To its credit, Christianity brings a much higher focus on the next life and the attainment of salvation, but it does so by making Jesus the physical incarnation of God for the purpose of killing him by crucifixion as atonement / payment for our sins, followed by his resurrection and ascension to heaven as “proofs” that he is, in fact, God. The problem with all these notions is that they clearly violate the Jewish understanding of the pure Oneness and non-physicality of God and the elemental justice required of God that only the guilty and not the innocent are punished for their sins (Exodus 32:30-33) and that the prophets do not pay (repent) for the sins of their people.
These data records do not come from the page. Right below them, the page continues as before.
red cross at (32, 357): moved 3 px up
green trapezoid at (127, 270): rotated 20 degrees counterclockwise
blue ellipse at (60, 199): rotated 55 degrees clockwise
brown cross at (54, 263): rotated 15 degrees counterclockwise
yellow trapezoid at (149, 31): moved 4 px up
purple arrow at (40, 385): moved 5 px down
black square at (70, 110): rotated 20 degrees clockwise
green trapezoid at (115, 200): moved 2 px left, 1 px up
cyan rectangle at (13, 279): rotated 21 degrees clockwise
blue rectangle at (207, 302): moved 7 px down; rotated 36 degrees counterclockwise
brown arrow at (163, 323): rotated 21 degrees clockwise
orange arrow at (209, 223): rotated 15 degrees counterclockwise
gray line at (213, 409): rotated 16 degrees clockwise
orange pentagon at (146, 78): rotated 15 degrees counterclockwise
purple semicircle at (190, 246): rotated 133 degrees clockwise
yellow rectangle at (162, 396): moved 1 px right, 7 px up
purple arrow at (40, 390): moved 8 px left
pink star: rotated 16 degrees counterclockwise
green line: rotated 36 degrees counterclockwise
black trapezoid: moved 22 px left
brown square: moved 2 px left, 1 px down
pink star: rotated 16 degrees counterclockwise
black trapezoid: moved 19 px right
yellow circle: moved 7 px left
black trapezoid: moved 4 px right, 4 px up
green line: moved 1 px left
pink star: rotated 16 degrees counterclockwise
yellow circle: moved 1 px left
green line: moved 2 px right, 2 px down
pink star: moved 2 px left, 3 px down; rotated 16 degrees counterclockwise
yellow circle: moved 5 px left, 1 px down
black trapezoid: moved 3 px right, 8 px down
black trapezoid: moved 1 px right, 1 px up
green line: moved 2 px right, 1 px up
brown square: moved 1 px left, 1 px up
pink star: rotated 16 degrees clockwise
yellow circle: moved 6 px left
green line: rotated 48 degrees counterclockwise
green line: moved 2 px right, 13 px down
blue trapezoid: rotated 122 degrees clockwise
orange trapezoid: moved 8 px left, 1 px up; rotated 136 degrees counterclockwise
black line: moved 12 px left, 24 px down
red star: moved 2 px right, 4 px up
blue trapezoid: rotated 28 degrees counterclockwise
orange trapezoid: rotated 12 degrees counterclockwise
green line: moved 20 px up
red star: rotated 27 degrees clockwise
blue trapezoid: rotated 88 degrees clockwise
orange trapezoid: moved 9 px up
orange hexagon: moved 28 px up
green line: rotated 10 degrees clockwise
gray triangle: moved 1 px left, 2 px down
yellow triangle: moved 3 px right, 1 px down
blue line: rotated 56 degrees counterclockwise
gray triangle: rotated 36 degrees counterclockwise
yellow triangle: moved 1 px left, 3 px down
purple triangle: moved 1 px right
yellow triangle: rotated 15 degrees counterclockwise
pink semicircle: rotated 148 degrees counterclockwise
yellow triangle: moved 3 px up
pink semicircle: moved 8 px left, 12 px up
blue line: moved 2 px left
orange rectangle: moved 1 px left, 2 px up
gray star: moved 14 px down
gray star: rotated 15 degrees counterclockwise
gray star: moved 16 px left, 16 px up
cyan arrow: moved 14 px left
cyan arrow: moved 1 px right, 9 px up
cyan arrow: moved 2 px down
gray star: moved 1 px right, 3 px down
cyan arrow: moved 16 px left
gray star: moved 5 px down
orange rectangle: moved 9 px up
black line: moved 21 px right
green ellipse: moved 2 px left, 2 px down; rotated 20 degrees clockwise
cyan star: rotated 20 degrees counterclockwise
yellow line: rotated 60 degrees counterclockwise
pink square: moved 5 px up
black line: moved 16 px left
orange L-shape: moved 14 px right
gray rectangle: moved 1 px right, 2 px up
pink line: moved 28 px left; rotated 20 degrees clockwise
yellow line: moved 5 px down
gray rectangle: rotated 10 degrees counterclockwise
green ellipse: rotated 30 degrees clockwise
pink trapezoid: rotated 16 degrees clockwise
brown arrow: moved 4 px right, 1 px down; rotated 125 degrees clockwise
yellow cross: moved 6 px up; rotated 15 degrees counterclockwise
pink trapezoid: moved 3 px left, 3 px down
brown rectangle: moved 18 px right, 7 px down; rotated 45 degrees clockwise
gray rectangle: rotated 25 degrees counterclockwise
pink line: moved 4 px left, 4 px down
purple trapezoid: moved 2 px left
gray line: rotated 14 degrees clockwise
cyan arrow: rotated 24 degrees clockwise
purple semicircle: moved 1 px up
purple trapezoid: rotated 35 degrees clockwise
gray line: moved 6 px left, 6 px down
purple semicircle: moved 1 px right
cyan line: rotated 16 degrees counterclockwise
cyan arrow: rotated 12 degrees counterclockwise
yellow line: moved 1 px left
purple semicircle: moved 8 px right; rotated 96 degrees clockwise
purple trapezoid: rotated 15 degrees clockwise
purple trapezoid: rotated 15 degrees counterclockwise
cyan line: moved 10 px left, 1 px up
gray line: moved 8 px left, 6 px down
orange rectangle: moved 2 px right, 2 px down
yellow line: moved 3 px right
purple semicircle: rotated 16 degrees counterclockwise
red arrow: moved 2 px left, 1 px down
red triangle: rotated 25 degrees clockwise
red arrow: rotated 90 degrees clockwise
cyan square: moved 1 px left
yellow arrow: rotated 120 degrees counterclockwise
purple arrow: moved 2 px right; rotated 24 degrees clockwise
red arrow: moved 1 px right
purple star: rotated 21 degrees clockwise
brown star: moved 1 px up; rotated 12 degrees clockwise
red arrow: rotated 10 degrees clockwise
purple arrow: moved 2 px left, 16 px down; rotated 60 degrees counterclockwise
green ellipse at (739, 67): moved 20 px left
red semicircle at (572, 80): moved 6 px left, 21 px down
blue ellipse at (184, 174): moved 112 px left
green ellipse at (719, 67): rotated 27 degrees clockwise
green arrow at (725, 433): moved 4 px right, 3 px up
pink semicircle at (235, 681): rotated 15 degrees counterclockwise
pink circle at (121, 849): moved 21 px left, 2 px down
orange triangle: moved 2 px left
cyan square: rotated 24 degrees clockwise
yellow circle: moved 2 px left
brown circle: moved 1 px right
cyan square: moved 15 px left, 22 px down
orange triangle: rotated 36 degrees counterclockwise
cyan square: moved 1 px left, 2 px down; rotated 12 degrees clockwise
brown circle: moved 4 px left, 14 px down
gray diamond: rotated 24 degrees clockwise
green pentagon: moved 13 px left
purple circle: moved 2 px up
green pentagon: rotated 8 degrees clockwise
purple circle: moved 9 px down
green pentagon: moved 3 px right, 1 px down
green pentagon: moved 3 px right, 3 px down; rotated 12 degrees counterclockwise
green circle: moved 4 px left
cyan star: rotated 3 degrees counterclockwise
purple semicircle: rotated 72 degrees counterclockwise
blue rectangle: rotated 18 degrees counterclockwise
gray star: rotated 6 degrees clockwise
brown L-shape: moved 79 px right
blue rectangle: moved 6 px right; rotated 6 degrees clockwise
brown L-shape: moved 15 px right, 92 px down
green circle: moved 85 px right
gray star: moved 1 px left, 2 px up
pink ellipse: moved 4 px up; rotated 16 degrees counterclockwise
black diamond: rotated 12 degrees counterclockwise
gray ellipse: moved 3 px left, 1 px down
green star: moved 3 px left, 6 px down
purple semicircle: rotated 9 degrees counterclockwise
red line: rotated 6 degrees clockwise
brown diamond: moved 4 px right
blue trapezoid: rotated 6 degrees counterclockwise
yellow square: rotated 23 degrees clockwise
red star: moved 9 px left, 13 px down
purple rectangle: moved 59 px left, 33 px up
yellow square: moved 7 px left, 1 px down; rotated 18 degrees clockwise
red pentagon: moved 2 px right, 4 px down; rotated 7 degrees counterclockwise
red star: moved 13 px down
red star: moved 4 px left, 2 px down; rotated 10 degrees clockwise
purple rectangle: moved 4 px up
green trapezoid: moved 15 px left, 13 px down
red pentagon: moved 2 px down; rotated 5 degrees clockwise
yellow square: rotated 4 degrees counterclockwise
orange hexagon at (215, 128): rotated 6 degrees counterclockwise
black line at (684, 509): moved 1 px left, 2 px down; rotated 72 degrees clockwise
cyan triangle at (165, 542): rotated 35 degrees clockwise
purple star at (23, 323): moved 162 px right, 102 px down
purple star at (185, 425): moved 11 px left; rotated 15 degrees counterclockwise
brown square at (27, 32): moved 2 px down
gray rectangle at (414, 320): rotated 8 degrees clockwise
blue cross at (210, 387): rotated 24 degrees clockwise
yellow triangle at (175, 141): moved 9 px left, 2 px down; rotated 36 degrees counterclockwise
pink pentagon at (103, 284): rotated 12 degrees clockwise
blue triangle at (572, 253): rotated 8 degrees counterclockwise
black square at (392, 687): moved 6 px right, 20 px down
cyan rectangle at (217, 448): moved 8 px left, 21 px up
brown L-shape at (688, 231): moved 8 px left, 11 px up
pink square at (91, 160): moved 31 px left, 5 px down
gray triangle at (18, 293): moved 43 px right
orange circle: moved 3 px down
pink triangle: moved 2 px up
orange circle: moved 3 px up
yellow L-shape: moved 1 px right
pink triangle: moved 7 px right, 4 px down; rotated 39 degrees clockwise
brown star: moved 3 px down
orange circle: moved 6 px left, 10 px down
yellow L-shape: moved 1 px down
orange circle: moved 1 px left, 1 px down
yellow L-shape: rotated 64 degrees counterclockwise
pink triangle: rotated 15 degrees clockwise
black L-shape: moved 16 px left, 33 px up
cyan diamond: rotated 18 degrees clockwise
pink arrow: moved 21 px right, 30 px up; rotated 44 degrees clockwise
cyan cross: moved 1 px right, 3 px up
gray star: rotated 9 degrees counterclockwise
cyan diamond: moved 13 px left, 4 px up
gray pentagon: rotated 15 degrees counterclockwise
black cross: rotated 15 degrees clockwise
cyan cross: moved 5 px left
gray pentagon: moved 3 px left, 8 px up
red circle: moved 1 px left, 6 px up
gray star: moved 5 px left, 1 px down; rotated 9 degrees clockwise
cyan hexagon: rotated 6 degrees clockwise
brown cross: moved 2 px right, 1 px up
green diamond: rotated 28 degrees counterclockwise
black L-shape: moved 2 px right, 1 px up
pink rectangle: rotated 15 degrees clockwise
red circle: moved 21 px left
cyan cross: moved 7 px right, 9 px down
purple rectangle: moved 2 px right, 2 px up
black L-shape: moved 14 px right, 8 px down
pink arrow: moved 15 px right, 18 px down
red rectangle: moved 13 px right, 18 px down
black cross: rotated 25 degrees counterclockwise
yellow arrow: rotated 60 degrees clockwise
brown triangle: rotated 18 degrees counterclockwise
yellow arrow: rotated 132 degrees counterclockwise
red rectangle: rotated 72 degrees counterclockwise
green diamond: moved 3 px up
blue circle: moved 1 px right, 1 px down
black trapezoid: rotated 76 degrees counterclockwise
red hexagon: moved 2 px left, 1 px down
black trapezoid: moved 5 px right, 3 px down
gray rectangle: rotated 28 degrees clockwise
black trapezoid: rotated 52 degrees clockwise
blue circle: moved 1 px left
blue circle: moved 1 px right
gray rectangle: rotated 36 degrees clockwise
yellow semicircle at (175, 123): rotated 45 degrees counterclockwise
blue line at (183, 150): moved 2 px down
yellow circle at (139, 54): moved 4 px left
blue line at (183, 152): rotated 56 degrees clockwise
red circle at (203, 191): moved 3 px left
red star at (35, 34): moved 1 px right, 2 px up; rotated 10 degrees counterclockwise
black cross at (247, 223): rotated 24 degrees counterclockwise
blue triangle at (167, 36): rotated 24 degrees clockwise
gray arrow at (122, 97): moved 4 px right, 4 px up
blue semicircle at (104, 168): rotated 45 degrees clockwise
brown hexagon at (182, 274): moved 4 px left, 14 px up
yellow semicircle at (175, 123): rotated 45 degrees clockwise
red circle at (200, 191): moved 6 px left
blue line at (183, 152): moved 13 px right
The difference between Islam and Christianity is that Islam does not allow any division of God into “persons.” With the Christian Trinity, our spiritual eye is no longer focused solely on One God, as in Judaism, but is now split up into three separate points of focus, with different levels of attention, honor and authority given to each “person” in the Trinity. Different levels of sanctity and respect are also indicated – the Holy Spirit being the only “person” of the Trinity you cannot blaspheme or you will never be forgiven.
This also clearly shows that the Trinity is three separate entities and not “three-in-one” because if they were really “one” you could blaspheme the Holy Spirit and be condemned for it, but Jesus and God (being blasphemed at the same time because they are all still “one” indivisible God) would forgive you because it’s OK to blaspheme them. Assuming each “person” in the Trinity has an equal vote in dispensing judgment, the ruling would be 2-to-1 in your favor. In any court of law that would mean you were pardoned.
But to never be forgiven for blaspheming the Holy Spirit would require the Holy Spirit to be the supreme arbiter in God’s court, greater than Jesus and the Father (the Chief Justice as it were) with an overriding veto of any respective votes of forgiveness by Jesus and the Father – forgiveness you are promised by Jesus in Matt.12:31, Mark 3:28-29 and Luke 12:10. (That, my friends, is a Kangaroo court and not a true heavenly court of real justice.)
In standard Christianity, Jesus is the central focal point – he is the fulcrum upon which mankind’s salvation is leveraged by his death and resurrection. Jesus is also given all power to rule, judge and forgive sins, and he is even given credit for creating the Universe along with God the Father. Salvation is now obtained in Christianity only by believing in the death, atonement and resurrection of Jesus, whereas Judaism and Islam both affirm that God does not share sovereignty or power with anyone; that He alone is the sole Creator of everything; that He alone is the Master on the Day of Judgment; that He alone is the only means of salvation; and that He alone has all power to show mercy and forgive us for our sins.